* Documento *
>>>>>

Aquí yace el secreto de toda verdadera bienaventuranza y de todo verdadero poder espiritual - humildad de mente y sencilla confianza. Tiene que haber, por una parte, ninguna presunción de poder, y por la otra, nosotros no debemos, en la incredulidad de nuestros corazones, limitar la bondad y fidelidad de nuestro Dios. Él puede, y lo hace, dar dones para la edificación de Su pueblo. Él daría muchos más si no estuviéramos tan dispuestos para actuar por nosotros mismos. Si la Iglesia no hiciera otra cosa sino mirar más a Cristo, su Cabeza viviente y amante Señor, en lugar de mirar los arreglos de los hombres y los métodos de este mundo, ella tendría un cuento muy diferente para contar. Pero si nosotros, mediante nuestros planes incrédulos y nuestros esfuerzos incansables para proporcionarnos un sistema, apagamos, obstaculizamos y contristamos el Espíritu Santo, ¿es necesario que nos maravillemos si se nos deja probar la esterilidad y la vaciedad, la desolación y la confusión de todas esas cosas? Cristo es suficiente, pero Él debe ser probado, se debe confiar en Él, se le debe permitir actuar. El estrado debe ser dejado totalmente diáfano para que el Espíritu Santo exhiba sobre él la preciosidad, la plenitud, toda la suficiencia de Cristo.

<<<<<

* Detalles de la tarea *
¿Concuerdan con el texto sobre la humildad y la confianza las afirmaciones (a), (b) y (c)? Responda sí o no a cada una y cite literalmente las palabras del texto que lo deciden.
(a) Dios da dones para la edificación de Su pueblo.
(b) Dios daría menos dones si no estuviéramos tan dispuestos a actuar por nosotros mismos.
(c) Cristo es suficiente y no necesita ser probado.

* Extractos de registros *

>>>>>

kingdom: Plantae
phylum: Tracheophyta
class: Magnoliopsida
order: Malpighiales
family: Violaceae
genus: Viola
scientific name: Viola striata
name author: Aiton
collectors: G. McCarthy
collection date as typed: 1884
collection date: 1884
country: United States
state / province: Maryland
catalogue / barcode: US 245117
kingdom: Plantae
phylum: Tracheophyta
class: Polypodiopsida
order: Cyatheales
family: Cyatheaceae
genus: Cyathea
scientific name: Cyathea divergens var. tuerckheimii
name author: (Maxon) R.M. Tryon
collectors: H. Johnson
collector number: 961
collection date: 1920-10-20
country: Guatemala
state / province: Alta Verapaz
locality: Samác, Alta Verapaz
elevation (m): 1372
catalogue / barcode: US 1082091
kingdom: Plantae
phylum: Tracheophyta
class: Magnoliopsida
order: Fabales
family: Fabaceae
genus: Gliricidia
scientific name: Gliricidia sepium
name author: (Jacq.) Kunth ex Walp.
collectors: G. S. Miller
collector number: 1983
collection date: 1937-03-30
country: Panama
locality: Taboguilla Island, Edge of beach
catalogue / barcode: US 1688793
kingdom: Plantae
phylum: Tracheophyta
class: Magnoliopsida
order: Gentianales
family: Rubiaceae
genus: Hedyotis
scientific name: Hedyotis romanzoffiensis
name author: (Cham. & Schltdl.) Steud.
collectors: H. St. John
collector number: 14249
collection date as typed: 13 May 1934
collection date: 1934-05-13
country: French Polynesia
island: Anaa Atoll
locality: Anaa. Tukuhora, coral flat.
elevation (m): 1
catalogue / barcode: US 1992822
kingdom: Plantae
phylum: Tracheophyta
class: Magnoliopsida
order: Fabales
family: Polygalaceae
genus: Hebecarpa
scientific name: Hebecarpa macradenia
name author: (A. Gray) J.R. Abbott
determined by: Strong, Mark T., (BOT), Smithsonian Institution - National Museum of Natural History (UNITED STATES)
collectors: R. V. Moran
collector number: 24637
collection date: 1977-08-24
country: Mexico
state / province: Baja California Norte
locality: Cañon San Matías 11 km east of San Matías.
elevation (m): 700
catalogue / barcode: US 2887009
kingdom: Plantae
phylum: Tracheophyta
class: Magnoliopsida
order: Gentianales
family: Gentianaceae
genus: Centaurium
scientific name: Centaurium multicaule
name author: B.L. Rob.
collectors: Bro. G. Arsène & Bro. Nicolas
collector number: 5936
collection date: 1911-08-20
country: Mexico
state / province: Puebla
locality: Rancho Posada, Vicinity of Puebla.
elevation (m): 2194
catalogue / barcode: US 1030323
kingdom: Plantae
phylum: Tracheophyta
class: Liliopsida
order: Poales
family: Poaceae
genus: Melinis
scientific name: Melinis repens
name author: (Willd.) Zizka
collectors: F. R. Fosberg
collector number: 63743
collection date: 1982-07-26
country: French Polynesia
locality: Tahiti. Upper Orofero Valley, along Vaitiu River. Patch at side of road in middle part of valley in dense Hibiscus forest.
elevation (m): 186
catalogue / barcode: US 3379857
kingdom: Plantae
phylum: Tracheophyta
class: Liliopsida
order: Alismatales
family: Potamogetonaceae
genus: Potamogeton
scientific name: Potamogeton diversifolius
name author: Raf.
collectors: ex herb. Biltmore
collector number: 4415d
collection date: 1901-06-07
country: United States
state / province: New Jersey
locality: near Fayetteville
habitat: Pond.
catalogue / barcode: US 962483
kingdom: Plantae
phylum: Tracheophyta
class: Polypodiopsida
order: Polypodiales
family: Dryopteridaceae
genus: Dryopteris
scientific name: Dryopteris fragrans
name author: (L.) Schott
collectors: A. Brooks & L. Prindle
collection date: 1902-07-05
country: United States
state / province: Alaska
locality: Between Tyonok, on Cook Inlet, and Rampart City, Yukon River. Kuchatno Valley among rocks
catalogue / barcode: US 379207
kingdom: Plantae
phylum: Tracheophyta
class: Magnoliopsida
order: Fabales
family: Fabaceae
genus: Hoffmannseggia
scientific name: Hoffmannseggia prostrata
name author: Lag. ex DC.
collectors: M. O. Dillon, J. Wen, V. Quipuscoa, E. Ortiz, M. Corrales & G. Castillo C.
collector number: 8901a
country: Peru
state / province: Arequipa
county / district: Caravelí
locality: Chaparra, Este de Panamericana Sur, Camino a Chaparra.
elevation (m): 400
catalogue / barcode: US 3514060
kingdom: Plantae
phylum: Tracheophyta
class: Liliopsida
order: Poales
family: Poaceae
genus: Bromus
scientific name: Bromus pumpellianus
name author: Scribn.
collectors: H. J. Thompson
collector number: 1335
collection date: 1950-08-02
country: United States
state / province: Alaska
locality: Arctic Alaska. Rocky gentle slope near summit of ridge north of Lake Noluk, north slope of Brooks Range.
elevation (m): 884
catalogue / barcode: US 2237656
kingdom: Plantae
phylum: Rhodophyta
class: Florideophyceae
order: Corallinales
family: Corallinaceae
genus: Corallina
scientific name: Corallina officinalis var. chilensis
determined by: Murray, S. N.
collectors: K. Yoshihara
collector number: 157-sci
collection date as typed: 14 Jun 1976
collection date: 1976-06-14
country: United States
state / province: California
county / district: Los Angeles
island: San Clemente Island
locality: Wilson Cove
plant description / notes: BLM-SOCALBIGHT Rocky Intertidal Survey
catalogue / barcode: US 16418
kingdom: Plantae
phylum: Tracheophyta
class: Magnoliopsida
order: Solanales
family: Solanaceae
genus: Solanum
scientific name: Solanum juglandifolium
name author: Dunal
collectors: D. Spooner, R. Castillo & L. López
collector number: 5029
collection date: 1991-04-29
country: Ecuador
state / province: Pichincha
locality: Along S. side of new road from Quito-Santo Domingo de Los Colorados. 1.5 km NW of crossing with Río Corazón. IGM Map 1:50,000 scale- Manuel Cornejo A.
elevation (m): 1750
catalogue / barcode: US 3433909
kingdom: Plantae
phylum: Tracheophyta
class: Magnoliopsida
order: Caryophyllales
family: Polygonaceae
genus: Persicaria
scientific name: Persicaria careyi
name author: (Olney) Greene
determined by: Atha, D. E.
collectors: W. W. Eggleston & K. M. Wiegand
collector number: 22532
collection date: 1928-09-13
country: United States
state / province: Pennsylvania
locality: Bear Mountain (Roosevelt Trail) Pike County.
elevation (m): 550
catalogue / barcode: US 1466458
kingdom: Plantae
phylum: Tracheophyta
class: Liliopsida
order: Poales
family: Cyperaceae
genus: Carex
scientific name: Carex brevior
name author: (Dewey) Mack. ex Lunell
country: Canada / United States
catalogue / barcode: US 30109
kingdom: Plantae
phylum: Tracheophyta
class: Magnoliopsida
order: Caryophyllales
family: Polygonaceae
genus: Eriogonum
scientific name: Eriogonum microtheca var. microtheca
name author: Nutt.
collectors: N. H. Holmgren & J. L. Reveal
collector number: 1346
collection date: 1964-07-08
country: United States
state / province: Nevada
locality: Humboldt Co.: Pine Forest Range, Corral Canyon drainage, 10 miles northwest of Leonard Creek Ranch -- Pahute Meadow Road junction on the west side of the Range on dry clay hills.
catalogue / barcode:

<<<<<

* Resultado final *
(a) Sí: «Él puede, y lo hace, dar dones para la edificación de Su pueblo.»
(b) No: «Él daría muchos más si no estuviéramos tan dispuestos para actuar por nosotros mismos.»
(c) No: «Cristo es suficiente, pero Él debe ser probado»